Chromosomes have the natural sort order: chr1,chr2,chr3 ... chr22,chrX,chrY.
Should I sort them in a different way?

@przemekl thanks for your message. With it I've found and fixed and an insidious bug, which extracts repeated BAM records in some boundary cases. Would you please be so patiently try again the latest commit and let me know how it goes.

Please make sure your VCF input is sorted.
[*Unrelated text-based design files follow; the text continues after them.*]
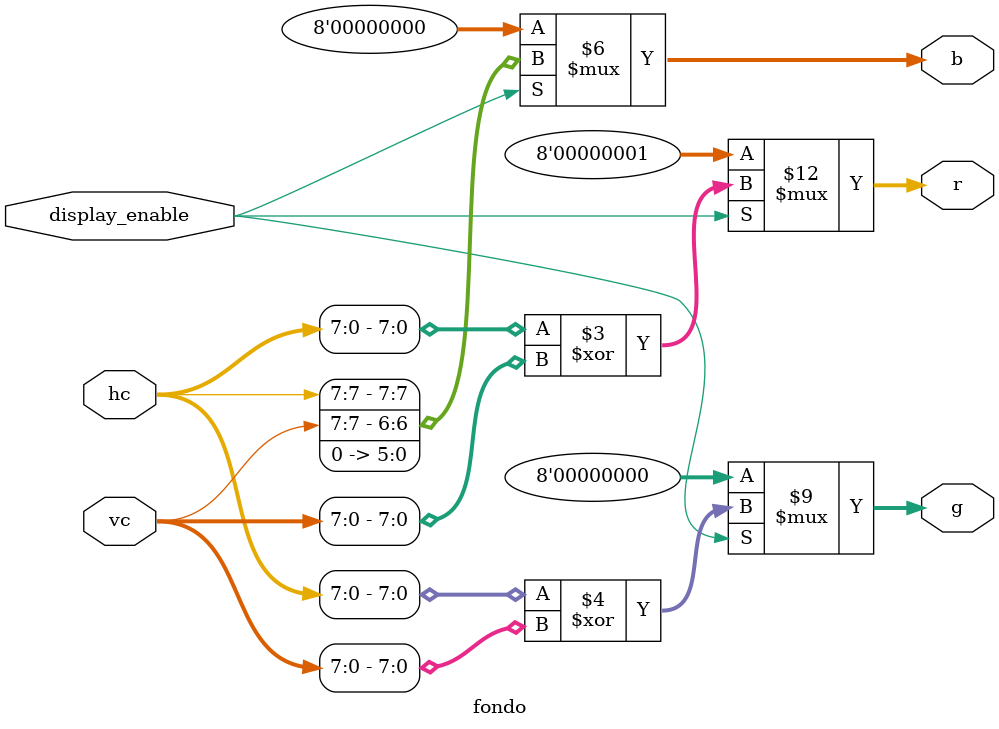
<source format=sv>
module fondo (
  input wire [9:0] hc,
  input wire [8:0] vc,
  input wire display_enable,
  output logic [7:0] r,
  output logic [7:0] g,
  output logic [7:0] b
  );

  always @* begin
    if (display_enable == 1'b1) begin
      r = hc[7:0] ^ vc[7:0];
      g = hc[7:0] ^ vc[7:0];
      b = {hc[7], vc[7], 6'b000000};
    end
    else begin
      r = 2'h11;
      g = 2'h00;
      b = 2'h00;
    end
  end
endmodule

</source>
Skyhawk exited (3).
['chr1', '899989', '.', 'A', 'C', '511.77', '.', 'AC=2;AF=1;AN=2;DP=12;ExcessHet=3.0103;FS=0;MLEAC=2;MLEAF=1;MQ=54.59;QD=26.16;SOR=1.022', 'GT:AD:DP:GQ:PL', '1/1:0,12:12:36:540,36,0']
['chr1', '899928', '.', 'G', 'C', '999', '.', '.', 'GT:GQ:DP', '1/1:999:31']

could you please use the "--debug" option and show me the last 10 lines.
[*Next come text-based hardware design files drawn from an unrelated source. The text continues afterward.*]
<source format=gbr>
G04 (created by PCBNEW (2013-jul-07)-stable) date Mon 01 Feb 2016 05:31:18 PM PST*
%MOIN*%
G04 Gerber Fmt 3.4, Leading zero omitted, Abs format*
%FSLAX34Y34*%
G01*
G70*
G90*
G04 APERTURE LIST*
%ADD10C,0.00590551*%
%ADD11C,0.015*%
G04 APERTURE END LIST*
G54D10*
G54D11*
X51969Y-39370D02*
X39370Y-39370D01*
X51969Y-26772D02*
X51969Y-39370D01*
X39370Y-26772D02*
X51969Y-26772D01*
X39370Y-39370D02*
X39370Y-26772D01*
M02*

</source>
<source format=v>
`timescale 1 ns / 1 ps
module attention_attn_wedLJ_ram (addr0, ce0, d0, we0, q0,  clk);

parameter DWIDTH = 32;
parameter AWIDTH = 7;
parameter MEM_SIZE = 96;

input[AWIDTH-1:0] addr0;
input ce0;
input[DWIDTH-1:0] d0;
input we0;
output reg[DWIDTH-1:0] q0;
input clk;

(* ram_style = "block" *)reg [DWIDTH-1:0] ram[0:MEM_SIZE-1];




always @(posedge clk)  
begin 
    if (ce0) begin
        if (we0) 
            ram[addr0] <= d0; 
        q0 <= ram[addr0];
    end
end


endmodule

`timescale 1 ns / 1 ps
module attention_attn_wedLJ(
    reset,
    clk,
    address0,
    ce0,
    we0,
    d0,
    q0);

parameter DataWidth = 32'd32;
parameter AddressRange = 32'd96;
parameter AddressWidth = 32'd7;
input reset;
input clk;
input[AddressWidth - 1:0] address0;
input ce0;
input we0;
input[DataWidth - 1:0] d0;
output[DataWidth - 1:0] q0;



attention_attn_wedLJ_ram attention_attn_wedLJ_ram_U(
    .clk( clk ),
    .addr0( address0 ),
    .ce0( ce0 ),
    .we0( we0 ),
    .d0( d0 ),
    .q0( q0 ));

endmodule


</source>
Or if you can send me a list of positions of your VCF file, that would make things easier. You can extract the positions using command
awk '!/^#/{print $1"\t"$2}' your.vcf > extracted.positions
Notice that the extracted list contains no genotype information thus practically impossible to associate it to any individuals.
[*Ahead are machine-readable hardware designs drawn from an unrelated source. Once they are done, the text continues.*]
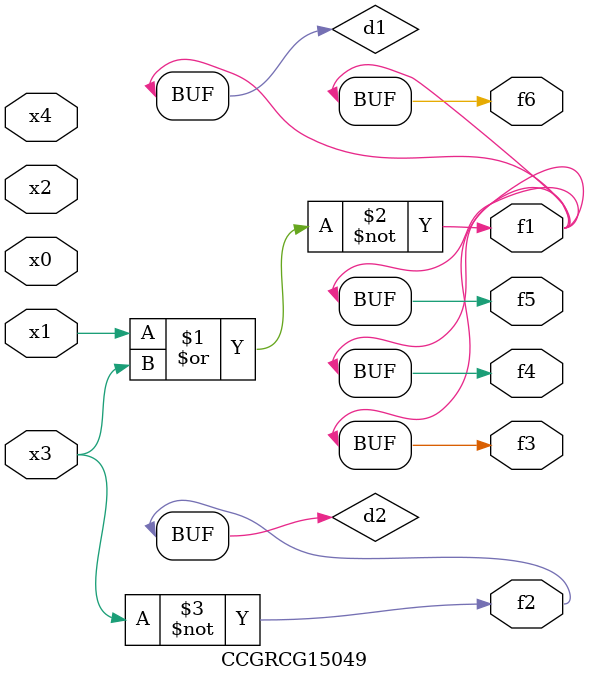
<source format=v>
module CCGRCG15049(
	input x0, x1, x2, x3, x4,
	output f1, f2, f3, f4, f5, f6
);

	wire d1, d2;

	nor (d1, x1, x3);
	not (d2, x3);
	assign f1 = d1;
	assign f2 = d2;
	assign f3 = d1;
	assign f4 = d1;
	assign f5 = d1;
	assign f6 = d1;
endmodule

</source>
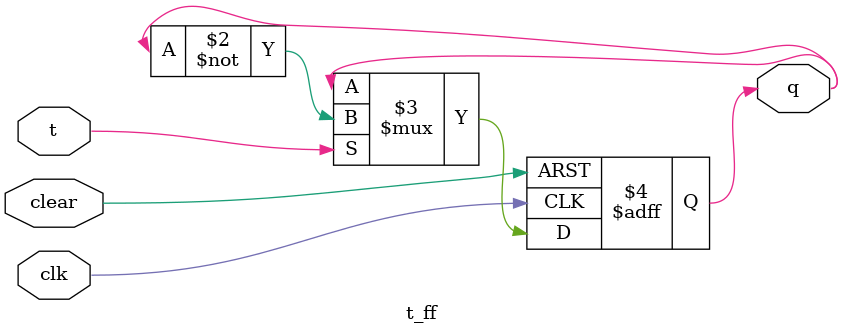
<source format=v>
module t_ff (
    input t, 
    input clk, 
    input clear, 
    output reg q
);
    always @(posedge clk or posedge clear) begin
        if (clear)begin
            q <= 1'b0; 
        end else begin 
            q <= (t ? ~q : q);
			end	
    end
endmodule

</source>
I think I know what could cause problems.
Vcf file contains multiallelic sites which have been splitted into biallelic records with command 'bcftools norm -m-both'. What do you think?

Debug output:
2 chr1 752894 chr1 69511
2 chr1 762273 chr1 752894
2 chr1 762589 chr1 762273
2 chr1 762592 chr1 762589
2 chr1 762601 chr1 762592
2 chr1 762632 chr1 762601
2 chr1 792263 chr1 762632
2 chr1 792480 chr1 792263
2 chr1 866319 chr1 792480
2 chr1 866511 chr1 866319
2 chr1 871334 chr1 866511
2 chr1 876499 chr1 871334
2 chr1 877715 chr1 876499
2 chr1 877831 chr1 877715
2 chr1 879148 chr1 877831
2 chr1 879317 chr1 879148
2 chr1 879676 chr1 879317
2 chr1 879687 chr1 879676
2 chr1 880238 chr1 879687
2 chr1 880390 chr1 880238
2 chr1 881627 chr1 880390
2 chr1 883625 chr1 881627
2 chr1 884091 chr1 883625
2 chr1 886788 chr1 884091
2 chr1 886817 chr1 886788
2 chr1 886817 chr1 886817
2 chr1 887560 chr1 886817
2 chr1 887801 chr1 887560
2 chr1 888639 chr1 887801
2 chr1 888659 chr1 888639
2 chr1 889158 chr1 888659
2 chr1 889159 chr1 889158
2 chr1 889638 chr1 889159
2 chr1 892460 chr1 889638
2 chr1 892745 chr1 892460
2 chr1 894573 chr1 892745
2 chr1 896064 chr1 894573
2 chr1 897325 chr1 896064
2 chr1 897475 chr1 897325
1 chr1 897564 chr1 897564
2 chr1 897730 chr1 897564
2 chr1 898323 chr1 897730
2 chr1 899928 chr1 898323
1 chr1 899937 chr1 899937
2 chr1 899938 chr1 899937
2 chr1 899942 chr1 899938
2 chr1 899989 chr1 899942

After some rounds of emails with @przemekl, the problems were fixed and two potential enhancements are scheduled: 1) able to deal with VCF input with duplicated positions; 2) add Skyhawk decisions also to the VCF output.